Zwlekałam z tekstem o Dysforii i chętnie pozwlekałabym jeszcze
trochę, żeby odsunąć w czasie pisanie i określanie się na tak, czy na nie. Tyle
już czasu minęło od lektury, a ja wciąż mam mieszane uczucia i nie wiem, jak
ocenić tę książkę.
Bo jak ocenić coś, co nie mieści
się w ramach i zdecydować się nie może czy jest literaturą faktu, czy może
jednak reportażem literackim? A może jakąś inną formą kreacji? Najwygodniej mi
o tekstach Marcina Kołodziejczyka myśleć jako o opowiadaniach, które mniej lub
bardziej pokrywają się z rzeczywistością.
Dysforia to językowa uczta. Brawurowe, inteligentne, zabawne i bezczelne
teksty. Niejednokrotnie przy lekturze szczerze się uśmiałam. W wielu miejscach
pozaznaczałam sobie fragmenty, które zrobiły na mnie wrażenie. Umieć tak pisać
to dar. Marcin Kołodziejczyk wyławia z języka danej grupy społecznej to co dla
niego najbardziej charakterystyczne i oddaje to w jeszcze mocniejszej formie –
przerysowanej, podkręconej, zestawionej w zaskakujący sposób. Autor imponuje i
wzbudza zazdrość dynamizmem, lekkością, umiejętnością tworzenia nietypowych
związków językowych. Wielki szacunek i wielkie brawa. Tekstowo – muszę przyznać
– Dysforia to mistrzostwo świata. Na
myśl przychodzi mi porównanie z Ziemowitem Szczerkiem (Przyjdzie Mordor i nas zje), który pisze w sposób równie bezpośredni,
zwariowany i bezczelny, i dla którego zabawa językiem również nie ma granic.

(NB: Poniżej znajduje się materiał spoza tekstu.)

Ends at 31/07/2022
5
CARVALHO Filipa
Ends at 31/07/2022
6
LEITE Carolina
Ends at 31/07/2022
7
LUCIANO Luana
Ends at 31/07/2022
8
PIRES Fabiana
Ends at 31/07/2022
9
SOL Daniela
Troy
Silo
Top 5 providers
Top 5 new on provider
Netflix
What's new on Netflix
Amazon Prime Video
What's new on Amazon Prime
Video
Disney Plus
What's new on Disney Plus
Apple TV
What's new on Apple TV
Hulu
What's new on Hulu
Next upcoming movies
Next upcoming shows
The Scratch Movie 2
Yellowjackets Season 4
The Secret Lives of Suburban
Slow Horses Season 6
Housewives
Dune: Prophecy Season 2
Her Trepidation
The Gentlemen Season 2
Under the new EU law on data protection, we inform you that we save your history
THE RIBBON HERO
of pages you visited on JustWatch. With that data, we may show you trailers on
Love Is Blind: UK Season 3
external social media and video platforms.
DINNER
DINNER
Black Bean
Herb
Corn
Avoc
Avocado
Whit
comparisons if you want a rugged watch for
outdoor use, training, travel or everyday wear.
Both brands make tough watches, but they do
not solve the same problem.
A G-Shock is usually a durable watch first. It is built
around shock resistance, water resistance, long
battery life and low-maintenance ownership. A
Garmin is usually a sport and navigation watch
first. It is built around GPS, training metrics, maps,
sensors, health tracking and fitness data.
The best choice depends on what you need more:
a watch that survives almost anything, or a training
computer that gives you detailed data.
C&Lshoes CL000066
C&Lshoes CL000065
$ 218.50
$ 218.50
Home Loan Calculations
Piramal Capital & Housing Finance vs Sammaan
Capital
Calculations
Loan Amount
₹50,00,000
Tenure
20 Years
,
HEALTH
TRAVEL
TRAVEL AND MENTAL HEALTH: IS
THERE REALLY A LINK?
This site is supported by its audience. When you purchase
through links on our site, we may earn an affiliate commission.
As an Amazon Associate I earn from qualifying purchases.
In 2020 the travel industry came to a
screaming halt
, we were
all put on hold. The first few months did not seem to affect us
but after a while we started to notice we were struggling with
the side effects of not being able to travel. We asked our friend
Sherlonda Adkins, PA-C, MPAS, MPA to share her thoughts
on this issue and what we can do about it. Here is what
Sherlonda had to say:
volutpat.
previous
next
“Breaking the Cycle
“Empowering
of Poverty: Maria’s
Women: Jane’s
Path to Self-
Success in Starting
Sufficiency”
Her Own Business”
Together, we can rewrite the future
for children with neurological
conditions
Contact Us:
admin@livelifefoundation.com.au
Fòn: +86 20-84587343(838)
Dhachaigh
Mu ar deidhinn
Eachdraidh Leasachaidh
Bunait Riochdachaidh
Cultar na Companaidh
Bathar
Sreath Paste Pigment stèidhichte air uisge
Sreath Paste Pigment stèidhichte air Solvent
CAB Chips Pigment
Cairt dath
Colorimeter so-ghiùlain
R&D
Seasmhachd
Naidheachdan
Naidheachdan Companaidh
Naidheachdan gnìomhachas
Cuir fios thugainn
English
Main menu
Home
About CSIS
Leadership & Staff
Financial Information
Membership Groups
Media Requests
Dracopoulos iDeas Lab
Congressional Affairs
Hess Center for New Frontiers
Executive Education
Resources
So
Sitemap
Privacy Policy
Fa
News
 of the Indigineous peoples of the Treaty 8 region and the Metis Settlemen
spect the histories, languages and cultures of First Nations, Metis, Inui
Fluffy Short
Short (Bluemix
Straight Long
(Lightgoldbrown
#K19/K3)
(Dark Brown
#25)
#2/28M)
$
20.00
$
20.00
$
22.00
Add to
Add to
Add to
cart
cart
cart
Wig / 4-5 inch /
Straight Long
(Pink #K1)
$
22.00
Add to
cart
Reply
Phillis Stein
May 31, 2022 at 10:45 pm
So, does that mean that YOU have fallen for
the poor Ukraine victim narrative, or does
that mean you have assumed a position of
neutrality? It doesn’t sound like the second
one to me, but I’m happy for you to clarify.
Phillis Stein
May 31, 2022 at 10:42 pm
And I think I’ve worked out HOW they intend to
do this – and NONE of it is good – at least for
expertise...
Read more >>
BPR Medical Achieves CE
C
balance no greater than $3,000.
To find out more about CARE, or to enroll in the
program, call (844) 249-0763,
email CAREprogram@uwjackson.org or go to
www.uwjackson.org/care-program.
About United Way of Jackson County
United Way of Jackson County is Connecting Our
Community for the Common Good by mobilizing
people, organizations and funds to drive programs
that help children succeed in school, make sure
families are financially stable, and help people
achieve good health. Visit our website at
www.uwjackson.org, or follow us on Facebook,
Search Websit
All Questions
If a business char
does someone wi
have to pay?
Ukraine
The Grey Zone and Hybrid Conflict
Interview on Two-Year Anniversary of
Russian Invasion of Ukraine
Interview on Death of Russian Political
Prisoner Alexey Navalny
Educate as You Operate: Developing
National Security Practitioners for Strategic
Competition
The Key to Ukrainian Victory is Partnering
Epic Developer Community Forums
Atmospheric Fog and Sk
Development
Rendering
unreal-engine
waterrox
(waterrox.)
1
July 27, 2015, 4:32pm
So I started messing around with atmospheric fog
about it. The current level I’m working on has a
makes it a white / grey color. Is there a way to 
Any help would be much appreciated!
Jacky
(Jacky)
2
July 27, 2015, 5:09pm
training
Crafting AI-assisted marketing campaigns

Mój entuzjazm natomiast słabnie
przy samej zawartości. Kołodziejczyk portretuje mieszczan. Obserwuje ich życie.
I trochę się z nich natrząsa. Drwi z korposzczurów i nakręconych kasą yupiee. Drwi
ze współczesnego trybu życia, jarania się tym co nietypowe, a w gruncie rzeczy
przecież pospolite, bo wyróżnić się w tych czasach z tłumu to nie bardzo jest
czym. Obnaża fałszywe przyjaźnie i naszą tendencję do pocieszania się kosztem
innych. Ośmiesza tych mniej wykształconych, dla których szczytem szczęścia jest
zimne piwo wypite gdzieś w parku na trawie. Dziwi się tym, którzy nie potrafią
się wyrwać ze schematów i zachowują się jak roboty w obliczu tragedii i nieszczęścia.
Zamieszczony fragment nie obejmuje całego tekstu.